Under temperature? Stay cool!
One topic that often causes uncertainty and worry among parents is low temperature. However, you can almost always stay cool.
To talk about hypothermia, you first have to define what a normal body temperature is. There are actually quite different opinions on this, but on the whole you can say that anything between 36.3 and 37.6 degrees is normal.
And now you can read on the internet that children who are seriously ill with blood poisoning, septicaemia, meningitis or something like that can also have a low temperature. This is also true - but: If a child has such an illness, there are umpteen other symptoms that are noticeable long before a low body temperature. The children look scarily bad, they vomit, are not in a good mood, lethargic, apathetic, etc. In any case, the temperature is not the decisive factor.
And it's not the other way round. If your child is reasonably well and you measure 35.9 or 35.8 degrees in the bum - then this is actually completely meaningless and has no medical significance whatsoever.
For the sake of completeness, there are two more things to say on the subject:
Babies are sometimes not yet able to regulate their body temperature so well and can slip below 36 degrees.
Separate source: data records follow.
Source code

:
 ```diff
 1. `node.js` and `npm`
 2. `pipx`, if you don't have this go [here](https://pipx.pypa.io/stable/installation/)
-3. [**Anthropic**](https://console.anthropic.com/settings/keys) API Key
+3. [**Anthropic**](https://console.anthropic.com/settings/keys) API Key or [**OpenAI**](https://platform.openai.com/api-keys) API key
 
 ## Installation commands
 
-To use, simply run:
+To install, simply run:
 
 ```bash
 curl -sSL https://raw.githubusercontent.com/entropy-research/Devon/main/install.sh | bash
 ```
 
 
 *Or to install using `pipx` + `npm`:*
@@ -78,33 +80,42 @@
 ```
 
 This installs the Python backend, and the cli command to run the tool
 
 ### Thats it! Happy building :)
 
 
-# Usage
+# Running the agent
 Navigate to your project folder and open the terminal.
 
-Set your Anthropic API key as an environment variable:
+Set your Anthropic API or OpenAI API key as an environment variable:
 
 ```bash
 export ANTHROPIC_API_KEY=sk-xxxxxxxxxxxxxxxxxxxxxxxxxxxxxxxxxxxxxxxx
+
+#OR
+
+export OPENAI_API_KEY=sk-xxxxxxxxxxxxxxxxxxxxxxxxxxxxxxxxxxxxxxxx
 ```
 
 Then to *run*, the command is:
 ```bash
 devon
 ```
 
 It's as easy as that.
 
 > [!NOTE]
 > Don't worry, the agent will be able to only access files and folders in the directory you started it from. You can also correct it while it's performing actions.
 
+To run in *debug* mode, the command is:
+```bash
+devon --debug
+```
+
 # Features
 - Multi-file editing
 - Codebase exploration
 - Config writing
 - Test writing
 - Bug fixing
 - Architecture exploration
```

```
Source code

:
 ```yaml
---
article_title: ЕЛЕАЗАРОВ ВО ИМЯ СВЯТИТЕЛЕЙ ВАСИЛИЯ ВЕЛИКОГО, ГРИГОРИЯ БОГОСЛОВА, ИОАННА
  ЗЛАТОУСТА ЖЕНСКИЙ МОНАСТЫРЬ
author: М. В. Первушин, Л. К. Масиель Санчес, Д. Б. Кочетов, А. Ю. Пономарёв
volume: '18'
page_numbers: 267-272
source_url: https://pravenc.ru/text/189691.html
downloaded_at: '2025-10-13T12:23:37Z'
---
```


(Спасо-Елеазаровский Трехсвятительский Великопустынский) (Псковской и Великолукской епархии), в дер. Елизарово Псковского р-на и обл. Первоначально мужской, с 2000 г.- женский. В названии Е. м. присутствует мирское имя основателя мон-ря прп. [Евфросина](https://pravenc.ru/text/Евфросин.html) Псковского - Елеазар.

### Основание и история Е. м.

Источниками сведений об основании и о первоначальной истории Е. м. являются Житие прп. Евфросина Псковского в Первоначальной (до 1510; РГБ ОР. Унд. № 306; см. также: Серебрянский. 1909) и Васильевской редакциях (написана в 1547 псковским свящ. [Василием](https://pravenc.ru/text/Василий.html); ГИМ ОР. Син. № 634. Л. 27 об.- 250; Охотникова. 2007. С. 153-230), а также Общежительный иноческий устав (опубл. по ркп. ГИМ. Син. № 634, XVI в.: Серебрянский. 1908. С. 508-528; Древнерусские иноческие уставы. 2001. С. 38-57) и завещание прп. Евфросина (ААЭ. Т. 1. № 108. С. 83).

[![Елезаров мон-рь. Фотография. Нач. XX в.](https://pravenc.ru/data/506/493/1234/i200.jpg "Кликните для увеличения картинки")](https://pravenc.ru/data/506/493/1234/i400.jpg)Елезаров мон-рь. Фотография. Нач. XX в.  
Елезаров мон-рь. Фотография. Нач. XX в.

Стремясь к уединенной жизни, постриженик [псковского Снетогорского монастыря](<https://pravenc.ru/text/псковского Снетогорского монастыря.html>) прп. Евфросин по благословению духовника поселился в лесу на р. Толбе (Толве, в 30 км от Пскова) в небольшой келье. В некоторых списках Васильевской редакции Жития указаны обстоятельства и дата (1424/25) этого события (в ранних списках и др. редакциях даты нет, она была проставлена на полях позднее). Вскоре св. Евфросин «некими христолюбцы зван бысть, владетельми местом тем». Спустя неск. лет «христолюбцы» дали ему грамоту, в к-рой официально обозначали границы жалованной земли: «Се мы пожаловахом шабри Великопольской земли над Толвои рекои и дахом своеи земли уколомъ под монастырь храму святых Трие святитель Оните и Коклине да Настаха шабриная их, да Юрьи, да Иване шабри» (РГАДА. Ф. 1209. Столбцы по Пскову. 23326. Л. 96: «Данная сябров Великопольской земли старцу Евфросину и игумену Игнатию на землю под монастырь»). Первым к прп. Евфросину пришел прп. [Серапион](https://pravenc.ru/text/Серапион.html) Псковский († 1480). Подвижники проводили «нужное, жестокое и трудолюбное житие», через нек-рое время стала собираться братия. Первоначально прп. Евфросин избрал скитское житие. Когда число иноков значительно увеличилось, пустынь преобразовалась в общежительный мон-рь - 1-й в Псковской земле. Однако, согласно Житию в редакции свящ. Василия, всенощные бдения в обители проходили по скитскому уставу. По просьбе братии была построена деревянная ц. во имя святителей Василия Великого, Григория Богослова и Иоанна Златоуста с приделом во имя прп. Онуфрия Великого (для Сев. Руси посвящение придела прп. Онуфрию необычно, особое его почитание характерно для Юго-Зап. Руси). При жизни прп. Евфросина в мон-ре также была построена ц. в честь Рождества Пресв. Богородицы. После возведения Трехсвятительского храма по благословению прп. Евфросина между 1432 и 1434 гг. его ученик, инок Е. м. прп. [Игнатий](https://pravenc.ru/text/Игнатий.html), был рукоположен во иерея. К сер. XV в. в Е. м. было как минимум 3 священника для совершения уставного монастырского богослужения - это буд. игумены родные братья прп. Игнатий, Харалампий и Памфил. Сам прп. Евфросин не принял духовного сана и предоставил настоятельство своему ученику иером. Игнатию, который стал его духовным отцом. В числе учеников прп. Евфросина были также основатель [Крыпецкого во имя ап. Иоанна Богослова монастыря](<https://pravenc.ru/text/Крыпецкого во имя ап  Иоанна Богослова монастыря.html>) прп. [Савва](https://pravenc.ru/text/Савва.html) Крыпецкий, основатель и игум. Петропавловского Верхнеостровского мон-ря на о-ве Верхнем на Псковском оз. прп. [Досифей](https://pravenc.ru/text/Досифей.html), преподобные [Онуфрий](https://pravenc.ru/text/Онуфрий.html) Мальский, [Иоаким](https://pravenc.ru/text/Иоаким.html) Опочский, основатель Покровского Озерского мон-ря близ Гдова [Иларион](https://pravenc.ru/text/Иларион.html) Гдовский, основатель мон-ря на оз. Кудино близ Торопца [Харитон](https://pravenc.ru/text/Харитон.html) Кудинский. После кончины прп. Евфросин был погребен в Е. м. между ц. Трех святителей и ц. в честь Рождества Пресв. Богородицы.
However, this actually only means that you have to wrap them up a little warmer so that their body temperature regulates itself better again.
And it is also clear that the body temperature can drop to a life-threatening level if you get into certain dangerous situations, for example if you are lightly dressed and drunk in a ditch in winter, then this can of course become life-threatening and fatal. Fortunately, this doesn't play a role in the day-to-day running of paediatric practices.
Conclusion: A slightly lower body temperature is not really significant if the child is reasonably well.